Cav3.1 (α1G) T-type Ca2+ channel (TTCC) is expressed in mouse sinoatrial node cells (SANCs) and atrioventricular nodal (AVN) cells and contributes to heart rate genesis and AV conduction. However, its role in heart rate (HR) regulation and AV conduction acceleration by the β-adrenergic system (SAS) is unclear, which is the topic of this study.

Methods and Results

L- (ICa-L) and T-type (ICa-T) Ca2+ currents were recorded in SANCs from Cav3.1 transgenic (TG) and knockout (KO), and control mice. ICa-T was absent in KO SANCs but enhanced in TG SANCs. In anaesthetized animals, different doses of ISO were infused through jugular vein and the heart rate was recorded.

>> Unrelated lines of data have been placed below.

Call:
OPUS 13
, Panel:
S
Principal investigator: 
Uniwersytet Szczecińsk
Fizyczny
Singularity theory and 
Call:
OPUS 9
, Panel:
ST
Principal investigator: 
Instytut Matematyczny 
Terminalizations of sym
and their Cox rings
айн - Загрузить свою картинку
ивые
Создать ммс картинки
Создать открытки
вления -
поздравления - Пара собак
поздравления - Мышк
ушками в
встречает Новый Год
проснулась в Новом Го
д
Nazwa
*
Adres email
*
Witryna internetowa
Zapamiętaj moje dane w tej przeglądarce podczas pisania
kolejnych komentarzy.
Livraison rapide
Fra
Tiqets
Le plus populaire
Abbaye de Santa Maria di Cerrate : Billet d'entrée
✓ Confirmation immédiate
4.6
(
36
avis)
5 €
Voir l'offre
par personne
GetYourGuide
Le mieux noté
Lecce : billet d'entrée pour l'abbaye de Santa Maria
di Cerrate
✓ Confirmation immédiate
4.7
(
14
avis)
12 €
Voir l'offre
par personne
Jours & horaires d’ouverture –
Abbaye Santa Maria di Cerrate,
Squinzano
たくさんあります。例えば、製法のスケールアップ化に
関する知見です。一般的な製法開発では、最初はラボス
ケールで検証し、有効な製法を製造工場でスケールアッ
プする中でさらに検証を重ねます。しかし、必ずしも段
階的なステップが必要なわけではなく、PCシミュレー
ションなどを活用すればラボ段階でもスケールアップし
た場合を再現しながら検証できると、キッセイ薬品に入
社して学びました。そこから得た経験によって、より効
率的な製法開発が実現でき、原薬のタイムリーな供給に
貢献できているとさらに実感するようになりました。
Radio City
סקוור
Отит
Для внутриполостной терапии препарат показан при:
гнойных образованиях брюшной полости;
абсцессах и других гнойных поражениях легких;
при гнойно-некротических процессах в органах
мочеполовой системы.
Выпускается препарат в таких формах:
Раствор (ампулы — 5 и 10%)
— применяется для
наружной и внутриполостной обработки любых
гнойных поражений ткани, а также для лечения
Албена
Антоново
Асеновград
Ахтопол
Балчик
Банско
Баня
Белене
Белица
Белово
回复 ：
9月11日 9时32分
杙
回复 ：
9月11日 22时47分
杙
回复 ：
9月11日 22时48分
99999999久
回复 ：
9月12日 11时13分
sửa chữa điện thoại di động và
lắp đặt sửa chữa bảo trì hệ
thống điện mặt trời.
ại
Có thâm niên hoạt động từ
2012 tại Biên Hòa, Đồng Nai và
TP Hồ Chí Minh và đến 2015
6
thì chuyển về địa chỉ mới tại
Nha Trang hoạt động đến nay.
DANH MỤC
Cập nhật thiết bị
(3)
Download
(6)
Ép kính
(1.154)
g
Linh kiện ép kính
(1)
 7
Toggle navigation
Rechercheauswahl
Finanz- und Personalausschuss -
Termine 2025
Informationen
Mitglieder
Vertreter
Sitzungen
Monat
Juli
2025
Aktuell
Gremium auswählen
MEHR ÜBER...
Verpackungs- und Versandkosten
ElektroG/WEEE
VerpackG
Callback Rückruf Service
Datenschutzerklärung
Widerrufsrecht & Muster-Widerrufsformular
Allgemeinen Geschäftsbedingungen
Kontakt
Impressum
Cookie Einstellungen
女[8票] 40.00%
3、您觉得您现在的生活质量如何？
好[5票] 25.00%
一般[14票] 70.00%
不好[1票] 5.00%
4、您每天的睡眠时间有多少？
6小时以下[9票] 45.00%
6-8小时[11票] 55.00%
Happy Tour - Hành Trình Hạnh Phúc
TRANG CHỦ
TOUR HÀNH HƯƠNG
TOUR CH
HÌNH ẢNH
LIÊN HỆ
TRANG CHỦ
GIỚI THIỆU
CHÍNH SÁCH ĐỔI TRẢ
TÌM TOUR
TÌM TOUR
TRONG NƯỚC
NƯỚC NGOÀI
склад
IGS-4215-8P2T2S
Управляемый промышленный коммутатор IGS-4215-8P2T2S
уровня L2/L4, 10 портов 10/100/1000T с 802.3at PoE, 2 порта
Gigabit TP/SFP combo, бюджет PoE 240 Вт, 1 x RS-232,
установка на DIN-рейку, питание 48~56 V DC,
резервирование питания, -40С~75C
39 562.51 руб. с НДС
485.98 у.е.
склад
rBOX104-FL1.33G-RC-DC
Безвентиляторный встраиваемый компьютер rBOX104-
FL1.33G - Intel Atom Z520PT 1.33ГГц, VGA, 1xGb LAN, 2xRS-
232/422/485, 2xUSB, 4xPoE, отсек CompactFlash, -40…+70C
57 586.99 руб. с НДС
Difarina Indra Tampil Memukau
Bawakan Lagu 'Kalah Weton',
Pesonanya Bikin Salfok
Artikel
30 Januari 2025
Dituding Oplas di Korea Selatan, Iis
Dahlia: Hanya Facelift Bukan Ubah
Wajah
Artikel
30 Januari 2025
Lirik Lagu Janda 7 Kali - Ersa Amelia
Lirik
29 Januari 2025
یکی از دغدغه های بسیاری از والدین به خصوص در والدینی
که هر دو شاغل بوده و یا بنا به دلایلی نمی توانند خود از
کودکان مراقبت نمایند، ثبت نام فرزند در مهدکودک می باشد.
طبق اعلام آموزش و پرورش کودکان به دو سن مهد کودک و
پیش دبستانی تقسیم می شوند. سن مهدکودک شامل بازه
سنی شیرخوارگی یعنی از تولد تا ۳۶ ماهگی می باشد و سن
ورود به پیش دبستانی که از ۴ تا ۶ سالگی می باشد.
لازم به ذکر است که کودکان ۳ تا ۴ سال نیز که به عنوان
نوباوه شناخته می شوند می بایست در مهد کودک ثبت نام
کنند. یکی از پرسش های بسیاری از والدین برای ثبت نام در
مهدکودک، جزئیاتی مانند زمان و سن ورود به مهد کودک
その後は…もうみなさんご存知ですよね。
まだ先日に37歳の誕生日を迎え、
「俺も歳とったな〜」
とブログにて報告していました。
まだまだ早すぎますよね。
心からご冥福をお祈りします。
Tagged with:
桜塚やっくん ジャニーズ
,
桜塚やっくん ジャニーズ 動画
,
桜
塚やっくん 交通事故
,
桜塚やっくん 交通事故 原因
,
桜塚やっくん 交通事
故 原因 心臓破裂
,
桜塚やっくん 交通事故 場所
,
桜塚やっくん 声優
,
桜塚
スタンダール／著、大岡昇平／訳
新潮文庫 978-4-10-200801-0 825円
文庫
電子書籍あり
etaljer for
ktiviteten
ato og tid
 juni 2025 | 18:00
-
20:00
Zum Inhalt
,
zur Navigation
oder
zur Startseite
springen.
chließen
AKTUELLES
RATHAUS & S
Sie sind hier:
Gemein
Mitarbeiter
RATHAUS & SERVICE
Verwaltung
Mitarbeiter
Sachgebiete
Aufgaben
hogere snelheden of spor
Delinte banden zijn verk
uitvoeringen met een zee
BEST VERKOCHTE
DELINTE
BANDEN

The EC50 of HR response to isoproterenol was lower in TG mice but higher in KO mice, and the maximal percentage of HR increase by isoproterenol was greater in TG mice but less in KO mice. In Langendorff-perfused hearts, ISO increased HR and shortened PR intervals to a greater extent in TG but to a less extent in KO hearts. KO SANCs had significantly slower spontaneous beating rates than control SANCs before and after isoproterenol; TG SANCs had similar basal beating rates as control SANCs probably due to decreased ICa-L but greater response to isoproterenol than control SANCs. ICa-T in SANCs was significantly increased by isoproterenol.


ICa-T upregulation by β-adrenergic stimulation contributes to HR and conduction regulation by the SAS. TTCC can be a target for slowing heart rates.